In September 2014, Mora moved to Los Angeles to pursue acting at the Lee Strasberg Theatre and Film Institute. She has since appeared in the film Reporting Live (2013), Camp-Off (2014) and numerous commercials and short films. Mora currently lives back in Auckland, New Zealand focusing on her work for the organization Voices of Hope. She recently married her fiancé Izak Holder

== Career, actions and defining experiences ==
Along with fellow mental health activist Jazz Thornton, Mora founded the organization Voices of Hope in 2014. Voices of Hope serves as an online platform to share the lived experiences of individuals who faced battles with mental health. Through the organization people are able to post a video telling the story of their journey in hopes of inspiring others to keep fighting. One campaign that Voices of Hope spearheaded is "Behind the Jersey" which encourages athletes to have open dialogue about their mental health and seek support when needed. On this project Voices of Hope collaborated with numerous professional athletes such as Jack Salt, former professional basketball player, Alrie Meleisea boxer and MMA fighter, and Tayla Clement former Paralympian to name a few.  Other campaigns Voices of Hope have led are "How are you, really?" and "You wouldn't say it to their face".

Genevieve Mora's primary job is serving as the general manager of Voices of Hope. Additionally, through the organization she hosts her own podcast and participates in campaigns that go into schools and other community groups to raise awareness surrounding mental health. Mora maintains a large social media presence through her YouTube Channel, Instagram and TikTok accounts to advocate for mental health resources and share her own journey to inspire others that they can get to the other side of their mental health battles.

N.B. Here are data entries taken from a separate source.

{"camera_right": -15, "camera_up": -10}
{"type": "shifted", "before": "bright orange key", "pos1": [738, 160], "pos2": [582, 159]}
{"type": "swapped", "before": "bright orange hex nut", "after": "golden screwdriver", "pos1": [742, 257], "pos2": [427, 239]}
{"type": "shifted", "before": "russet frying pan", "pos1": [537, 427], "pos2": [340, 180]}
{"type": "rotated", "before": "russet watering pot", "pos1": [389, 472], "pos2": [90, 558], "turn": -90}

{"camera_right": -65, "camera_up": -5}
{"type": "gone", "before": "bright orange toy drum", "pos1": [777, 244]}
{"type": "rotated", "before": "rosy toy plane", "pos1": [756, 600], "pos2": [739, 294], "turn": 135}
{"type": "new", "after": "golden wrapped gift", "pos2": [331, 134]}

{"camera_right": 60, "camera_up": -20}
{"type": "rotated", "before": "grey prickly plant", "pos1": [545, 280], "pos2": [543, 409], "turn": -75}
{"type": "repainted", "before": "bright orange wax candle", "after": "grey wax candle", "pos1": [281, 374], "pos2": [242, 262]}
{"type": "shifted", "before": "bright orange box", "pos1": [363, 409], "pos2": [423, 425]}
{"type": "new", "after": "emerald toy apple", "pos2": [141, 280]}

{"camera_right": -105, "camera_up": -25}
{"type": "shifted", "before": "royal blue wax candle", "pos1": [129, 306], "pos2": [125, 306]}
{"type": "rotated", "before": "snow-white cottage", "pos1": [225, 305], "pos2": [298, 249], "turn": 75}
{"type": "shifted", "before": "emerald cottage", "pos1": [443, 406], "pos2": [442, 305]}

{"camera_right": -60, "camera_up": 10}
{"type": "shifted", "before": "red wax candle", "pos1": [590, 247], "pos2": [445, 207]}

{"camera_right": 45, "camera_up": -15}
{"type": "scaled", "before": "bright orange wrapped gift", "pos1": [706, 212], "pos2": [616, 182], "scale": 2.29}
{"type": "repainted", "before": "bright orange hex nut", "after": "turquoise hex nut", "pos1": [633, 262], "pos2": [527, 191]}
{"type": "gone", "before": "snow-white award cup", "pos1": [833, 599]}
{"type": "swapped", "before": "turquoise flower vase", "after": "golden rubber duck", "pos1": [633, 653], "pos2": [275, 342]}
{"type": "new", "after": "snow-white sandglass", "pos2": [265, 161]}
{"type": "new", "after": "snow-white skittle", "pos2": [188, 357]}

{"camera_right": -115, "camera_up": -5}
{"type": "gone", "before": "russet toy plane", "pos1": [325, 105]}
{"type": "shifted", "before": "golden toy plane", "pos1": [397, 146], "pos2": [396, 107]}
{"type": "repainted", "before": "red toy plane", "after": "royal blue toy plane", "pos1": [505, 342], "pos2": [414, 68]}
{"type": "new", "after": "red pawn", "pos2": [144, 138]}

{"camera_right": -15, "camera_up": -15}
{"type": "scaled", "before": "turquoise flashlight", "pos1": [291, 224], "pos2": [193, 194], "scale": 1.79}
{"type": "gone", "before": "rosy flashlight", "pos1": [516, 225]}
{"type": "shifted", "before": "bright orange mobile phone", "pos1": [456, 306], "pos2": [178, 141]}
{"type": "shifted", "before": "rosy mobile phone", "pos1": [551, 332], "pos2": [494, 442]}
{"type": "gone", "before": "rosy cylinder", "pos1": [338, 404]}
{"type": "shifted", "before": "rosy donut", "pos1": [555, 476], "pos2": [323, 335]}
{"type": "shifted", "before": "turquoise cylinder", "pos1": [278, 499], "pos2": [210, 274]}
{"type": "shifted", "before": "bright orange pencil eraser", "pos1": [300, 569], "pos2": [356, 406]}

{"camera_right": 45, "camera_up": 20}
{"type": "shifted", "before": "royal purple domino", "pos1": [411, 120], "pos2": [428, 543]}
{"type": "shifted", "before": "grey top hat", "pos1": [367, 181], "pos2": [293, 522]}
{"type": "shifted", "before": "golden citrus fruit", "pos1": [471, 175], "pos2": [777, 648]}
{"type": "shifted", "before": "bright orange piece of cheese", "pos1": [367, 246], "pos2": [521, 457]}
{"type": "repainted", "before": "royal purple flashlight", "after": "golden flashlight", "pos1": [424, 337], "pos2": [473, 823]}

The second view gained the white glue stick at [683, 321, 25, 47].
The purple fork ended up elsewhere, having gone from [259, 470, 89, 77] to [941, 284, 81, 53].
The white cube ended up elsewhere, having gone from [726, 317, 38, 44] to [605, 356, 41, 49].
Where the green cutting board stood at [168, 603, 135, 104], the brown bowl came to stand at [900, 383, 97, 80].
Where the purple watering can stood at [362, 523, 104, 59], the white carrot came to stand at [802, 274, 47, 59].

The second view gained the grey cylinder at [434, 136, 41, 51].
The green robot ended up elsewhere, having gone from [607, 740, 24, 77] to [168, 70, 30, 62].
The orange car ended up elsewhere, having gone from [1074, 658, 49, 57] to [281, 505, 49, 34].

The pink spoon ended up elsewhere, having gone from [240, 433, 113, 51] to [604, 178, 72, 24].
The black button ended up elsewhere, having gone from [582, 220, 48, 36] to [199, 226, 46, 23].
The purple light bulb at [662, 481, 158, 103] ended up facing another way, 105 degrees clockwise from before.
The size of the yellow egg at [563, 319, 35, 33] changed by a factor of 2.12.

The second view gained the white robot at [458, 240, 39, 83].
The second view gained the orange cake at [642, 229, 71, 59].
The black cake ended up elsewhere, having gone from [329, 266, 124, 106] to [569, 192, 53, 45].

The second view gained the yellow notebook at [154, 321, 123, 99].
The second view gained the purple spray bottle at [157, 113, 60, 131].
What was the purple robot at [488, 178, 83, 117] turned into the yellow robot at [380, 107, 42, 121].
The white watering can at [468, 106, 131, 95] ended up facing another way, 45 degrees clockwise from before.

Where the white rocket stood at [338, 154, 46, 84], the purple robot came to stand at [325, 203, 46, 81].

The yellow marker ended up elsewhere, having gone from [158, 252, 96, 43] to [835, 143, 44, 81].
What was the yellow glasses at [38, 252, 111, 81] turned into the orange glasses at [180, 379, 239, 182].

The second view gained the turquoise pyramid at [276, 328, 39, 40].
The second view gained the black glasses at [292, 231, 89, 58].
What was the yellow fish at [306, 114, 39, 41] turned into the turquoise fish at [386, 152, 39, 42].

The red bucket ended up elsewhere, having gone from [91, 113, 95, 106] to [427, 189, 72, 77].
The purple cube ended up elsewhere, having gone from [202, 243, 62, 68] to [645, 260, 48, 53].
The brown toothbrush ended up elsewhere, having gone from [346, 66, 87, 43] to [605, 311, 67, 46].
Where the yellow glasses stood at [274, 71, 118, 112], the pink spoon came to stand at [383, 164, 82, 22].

She also serves on the External Eating Disorder Advisory Board of New Zealand as their lived-experience advocate. In 2018 Genevieve Mora and her co-founder of Voices of Hope Jazz Thornton, participated in a meeting with various mental health initiatives from across New Zealand. The discussion took place at Maranui Cafe in Wellington New Zealand and deliberated the mental health crisis in the nation. They were joined by organizations such as Key to Life, Lifeline and the national helpline service 1737 as well as Prince Harry and Meghan Markle who were on their Australian leg of the tour.

In February 2021 Mora released the eating disorder resource app Love Your Kite that she co-founded with Hannah Hardy-Jones. Mora helped to adapt Hardy-Jones's Kite Program, an initiative founded by Hardy Jones that provides self-development for wellbeing and mental illness for eating disorder treatment. As of August 2021 the app had over 1000 users internationally and was acknowledged by the Butterfly Foundation a prominent eating disorder resource organization in Australia.

== Legacy and awards ==

| Organization | Year | Category | Nominated work | Result | Reference |
|---|---|---|---|---|---|
| Westfield St Lukes | 2019 | Westfield Local Hero | Herself | Won |  |
| Points of Light | 2020 | 142nd Commonwealth Points of Light Award | Film 'Dear Suicidal Me' with Jazz Thornton | Won |  |
| Inspiring Stories | 2021 | Impact Award | Love Your Kite | Finalist |  |
| Forbes | 2022 | 30 Under 30 in Asia | Herself | Won |  |
| Kiwibank New Zealander of the Year Awards | 2022 | Young New Zealander of the Year | Herself | Won |  |

== Publications and other works ==
Genevieve Mora has also produced numerous literary works surrounding mental health and treatment. She co-authored My Journey Starts Here: A Guided Journal to Improve Your Mental Well-Being with Jazz Thornton which was released worldwide on January 5, 2021. The book is meant to serve as a practical guide for eating disorder recovery with inspirational quotes, coping mechanisms and spaces for creative outlet. On July 4, 2023, Mora released her own book Bite Back: A compassionate guide to navigating Eating Disorders. Bite back is a three part novel that describes her own battle with OCD, anorexia, anxiety, tips for those struggling and how their loved ones can provide support and other stories of recovery. Together Thornton and Mora constructed the film 'Dear Suicidal Me' which had over 80 million views as of 2020.